Fascinée par ses propos, je l’avais écouté, penchée au bord de ses lèvres. J’avais bien évidemment étudié l’histoire, la culture et les mœurs des autres Terres qui formaient Oneiris ; mais quoi de plus fidèle que les paroles d’un natif ?

— Tu as dû avoir une enfance difficile, finis-je par souffler.

Nous commencions à monter sérieusement. Le chemin grimpait la pente d’une colline en sinuant. Malgré la route rocailleuse et un peu boueuse, les rondeurs du paysage qui commençait à se révéler alors que nous nous élevions chassa de mon esprit les incommodités et de mes pieds la douleur des cailloux qui s’enfonçaient dans la semelle.

— Pas tant que ça, reprit Al après une minute ou deux de silence. Je n’ai vécu que les cinq premières années de ma vie au pied des monts. Après quoi, nous sommes descendus vers des contrées moins hostiles et nous nous sommes installés dans un village.

— Nous ?

— Mon père et moi.

L’esprit tourmenté par des dizaines de questions, je m’efforçai de rester patiente au risque de froisser mon ami. Je l’avais déjà vexé ; je ne voulais pas le blesser ou lui remémorer de mauvais souvenirs en plus.

— Ma mère est morte en me mettant au monde, déclara soudain Achalmy d’une voix distante. Ne fais pas cette tête, Alice, je sais très bien que tu allais finir par me poser la question, curieuse comme tu es.

Il n’avait pas tort, mais je me renfrognai tout de même. Ses mots percutèrent enfin mes pensées et je m’arrêtai, désolée et mal à l’aise.

— Je suis navrée, chuchotai-je, la gorge comprimée par un étau.

— Tu es navrée, répéta Al avec une pointe d’amusement dans la voix. Pour qui ? Pour un garçon qui n’a jamais connu ni aimé sa mère ? Pour une femme qui n’a pas eu le temps de s’attacher à son enfant ?

Malgré la distance qu’il voulait mettre en lui et sa mère, je perçus tout de même au fond de ses yeux un chagrin de petit garçon et, dans sa posture fuyante, une tristesse inavouée.

— Maintenant, marchons, ordonna-t-il d’un ton sec.

Son regard était fixé sur l’horizon et ses pensées dans l’instant présent. Je n’aurais pas plus d’informations sur lui aujourd’hui.


Nous avions fini de monter une petite colline adossée à une plus grande quand une flèche vint se ficher dans la terre à quelques mètres de nous.
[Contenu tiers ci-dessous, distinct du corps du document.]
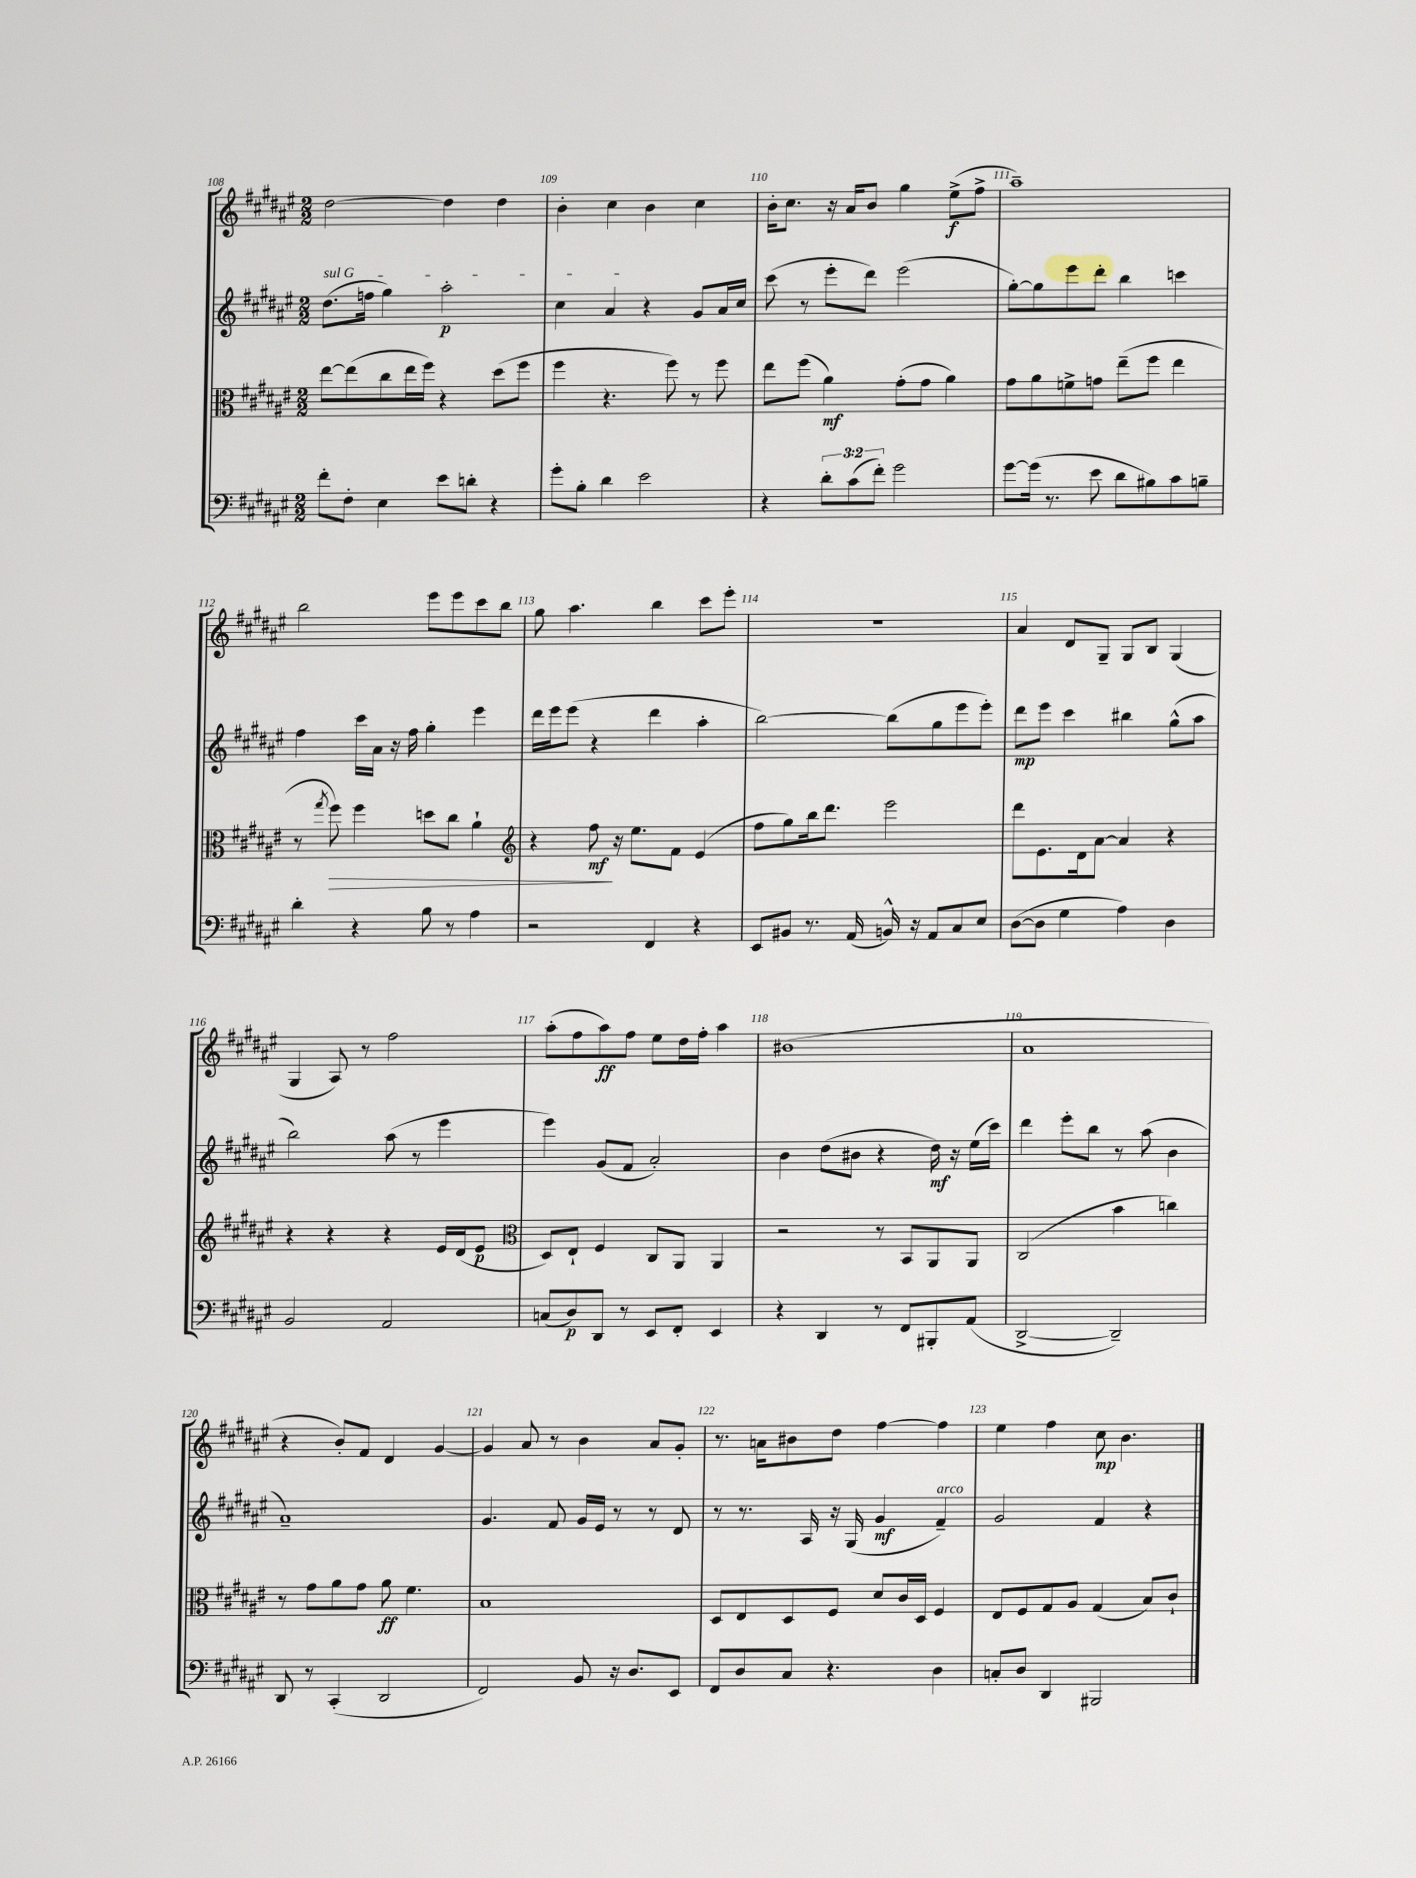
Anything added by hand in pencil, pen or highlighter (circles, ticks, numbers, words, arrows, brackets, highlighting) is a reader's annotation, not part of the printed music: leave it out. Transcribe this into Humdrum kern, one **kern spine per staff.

**kern	**kern	**kern	**kern
*staff4	*staff3	*staff2	*staff1
*clefF4	*clefC3	*clefG2	*clefG2
*k[f#c#g#d#a#e#]	*k[f#c#g#d#a#e#]	*k[f#c#g#d#a#e#]	*k[f#c#g#d#a#e#]
*M2/2	*M2/2	*M2/2	*M2/2
8f#'	[8ee#	(8.dd#	[2dd#
8F#'	(8ee#]	.	.
.	.	16ff	.
4E#	8cc#	4gg#)	.
.	16ee#	.	.
.	16ff#)	.	.
8e#	4r	2aa#'	4dd#]
8d'	.	.	.
4r	(8dd#	.	4dd#
.	8ff#	.	.
=	=	=	=
8g#'	4ff#	4cc#	4b'
8B'	.	.	.
4d#	4.r	4a#	4cc#
2e#	.	4r	4b
.	8ff#)	.	.
.	8r	8g#	4cc#
.	8ff#	16a#	.
.	.	16cc#	.
=	=	=	=
4r	8ee#	(8ccc#	16b'
.	.	.	8.cc#
.	(8ff#	8r	.
12d#'	4a#)	8eee#'	16r
.	.	.	16a#
(12c#	.	.	.
.	.	8ddd#)	8b
12f#')	.	.	.
2g#	(8g#'	(2eee#	4gg#
.	8g#	.	.
.	4a#)	.	(8ee#^
.	.	.	8ff#^
=	=	=	=
[8g#	8g#	[8gg#')	1aa#~)
(16g#]	8a#	8gg#]	.
8.r	.	.	.
.	8f^	8eee#	.
8e#	8g	8ddd#'	.
8d#	(8ee#~	4bb	.
8B#)	8ff#	.	.
8c#	4ee#	4ccc	.
8B~	.	.	.
=	=	=	=
4d#'	8r	4ff#	2bb
.	8qgg#	.	.
.	8ff#)	.	.
4r	4ff#	16ccc#	.
.	.	16a#	.
.	.	16r	.
.	.	16ff#	.
8B	8dd	4gg#'	8eee#
8r	8cc#	.	8eee#
4A#	4a#`	4eee#	8ccc#
.	.	.	8bb
=	=	=	=
*	*clefG2	*	*
2r	4r	16ddd#	8gg#
.	.	16eee#	.
.	.	(8eee#	4.aa#
.	8ff#	4r	.
.	16r	.	.
.	8.ee#	.	.
4FF#	.	4ddd#	4bb
.	8f#	.	.
4r	(4e#	4aa#'	8ccc#
.	.	.	8eee#'
=	=	=	=
8EE#	8ff#	[2bb)	1r
8BB#	8gg#)	.	.
8.r	16bb	.	.
.	8.ddd#	.	.
(16AA#	.	.	.
16BB^^)	2eee#	(8bb]	.
16r	.	.	.
8AA#	.	8gg#	.
8C#	.	8eee#	.
8E#	.	8eee#')	.
=	=	=	=
([8D#	8ddd#	8ddd#	4a#
8D#]	8.e#	8eee#	.
4G#	.	4ccc#	8d#
.	16d#	.	.
.	[8a#	.	8G#~
4A#)	4a#]	4bb#	8G#
.	.	.	8B
4D#	4r	(8gg#^^	(4G#
.	.	8aa#	.
=	=	=	=
2BB	4r	2bb)	4G#
.	4r	.	8A#)
.	.	.	8r
2AA#	4r	(8aa#	2ff#
.	.	8r	.
.	16e#	4eee#	.
.	(16d#	.	.
.	8e#	.	.
=	=	=	=
*	*clefC3	*	*
(8C	8D#)	4eee#)	(8aa#'
8D#)	8E#`	.	8ff#
8DD#	4F#	(8g#	8aa#)
8r	.	8f#	8ff#
8EE#	8C#	2a#')	8ee#
8FF#'	8AA#	.	16dd#
.	.	.	16ff#'
4EE#	4AA#	.	4aa#
=	=	=	=
4r	2r	4b	(1b#
4DD#	.	(8dd#	.
.	.	8b#	.
8r	8r	4r	.
8FF#	8BB	.	.
8BBB#'	8AA#	16dd#)	.
.	.	16r	.
(8AA#	8AA#	(16ee#	.
.	.	16ccc#)	.
=	=	=	=
[2DD#^	(2C#	4ddd#	1a#
.	.	8eee#'	.
.	.	8bb	.
2DD#~])	4b	8r	.
.	.	(8aa#	.
.	4cc)	4b	.
=	=	=	=
8DD#	8r	1a#~)	4r
8r	8g#	.	.
(4CC#'	8a#	.	8b')
.	8g#	.	8f#
2DD#	8a#	.	4d#
.	4.f#	.	.
.	.	.	[4g#
=	=	=	=
2FF#)	1B	4.g#	4g#]
.	.	.	8a#
.	.	8f#	8r
8BB	.	16g#	4b
.	.	16e#	.
16r	.	8r	.
8.D#	.	.	.
.	.	8r	8a#
8EE#	.	8d#	8g#'
=	=	=	=
8FF#	8D#	8r	8.r
8D#	8E#	8.r	.
.	.	.	16a
8C#	8D#	.	8b#
.	.	16A#	.
4.r	8F#	16r	8dd#
.	.	(16G#	.
.	8d#	4g#	[4ff#
.	16c#	.	.
.	16D#	.	.
4D#	4F#	4f#~)	4ff#]
=	=	=	=
8C'	8E#	2g#	4ee#
8D#	8F#	.	.
4DD#	8G#	.	4ff#
.	8A#	.	.
2BBB#	(4G#	4f#	8cc#
.	.	.	4.b
.	8B)	4r	.
.	8c#`	.	.
==	==	==	==
*-	*-	*-	*-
Toujours aussi vif face à mon ébahissement, Al se positionna devant moi en dégainant son sabre court.

Une deuxième puis une troisième flèche sifflèrent. Sans nous toucher, elles se plantèrent à nos pieds. Al cria aux inconnus cachés dans les courbes des collines qui nous entouraient :

— Qui êtes-vous ? Qu’est-ce que vous voulez ?

En guise de réponse, trois nouvelles flèches se plantèrent près de nous.

— Ils ne savent pas viser, remarquai-je avec amusement. Ce sont des amateurs.

— Non, Alice, répliqua sèchement mon compagnon. Ce sont des tirs d’avertissement. Ils pourraient vraiment nous attaquer s’ils le voulaient. Les collines de Minosth sont réputées pour être le lieu de prédilection des brigands et autres hors-la-loi qui cherchent à faire les poches des voyageurs. (Levant son sabre pour assurer sa garde, il fixa son regard infaillible sur le sommet de la colline la plus proche.) Nous sommes tombés dans une embuscade.